移転前の築地に、私、コンスタントに通ってた時期がありました。まだ「無添加」が今ほど市民権を得てなかった頃です。ある時、「無添加の漬け物」ってないのかな?と思い、築地中、あちこち、聞いて、リサーチしたんです。自分の足で。築地の人たちって、こちらが真面目にきちんと尋ねると、正味のところをしっかり言ってくださる方が多くて。大好きでした。で、結局、一つしかない!とわかりました。築地場内の鰹節屋の隣に、奈良漬作って売ってるところがあり、そこのお値段の高いやつ。それだけ。

「無添加の漬物なんてね、売り物にはないんだよ。自分の家で作るんだよ」と言ってくださった方が何人かいて、目の覚める思いでした。色のきれいな、おいしい漬物を売ってる方が、自分の店のものを勧めるんじゃなくて、自分で作ってごらん、やれるから、と教えてくださったんですね。
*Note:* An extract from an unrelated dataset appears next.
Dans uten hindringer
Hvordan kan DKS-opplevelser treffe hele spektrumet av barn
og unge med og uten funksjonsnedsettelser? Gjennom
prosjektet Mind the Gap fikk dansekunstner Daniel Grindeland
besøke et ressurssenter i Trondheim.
築地の人たちって、忙しいのに、コンスタントに通ってくるお客のことはしっかり覚える方が多いんです。プロってすごいな、と驚きました。お正月明けに、馴染みのお客さんには店の手拭いをくれるんですが、当時の私なんて、夫と二人分の小さな量だけ、しかも、月に2回ペースなのに、あちこちのお店で手拭いを渡されて、びっくりしました。少々アホな若い子だけど、熱心に通ってきては、「これは何ですか」だの「どうやって食べるんですか」だの、時にはトンチンカンな質問もしてくるけど、なんか頑張ってるなあ、と思われていたのかもしれません。乾物屋のおじさんは、料理屋の見習いの若い男の子なんかに、よく、昆布の選び方だの種類だのをレクチャーされてましたが、私にも、何度も色々教えてくれました。卵屋のトメさんは、卵について、語り始めたら、ひとしきり話すのに1時間半もかかり、しかも、とっても面白かった。卵について、こんなに色々な奥行きがあったとは、考えたこともなくて、びっくり&感動でした。トメさんとは、一緒に魚釣りに行くほど、仲良くなってしまい、いろんなことを教わりました。トメさん繋がりで、練り物屋さんの売れ残りを山のようにいただいては、トメさんに言われた通り、甘辛く煮て、夫のお弁当に入れたり、常備菜にしたり。やはり、トメさんに教わって、安い魚を買って、ベランダで干物を作ってみたり。

漬け物の本も買って、トライしてみたり。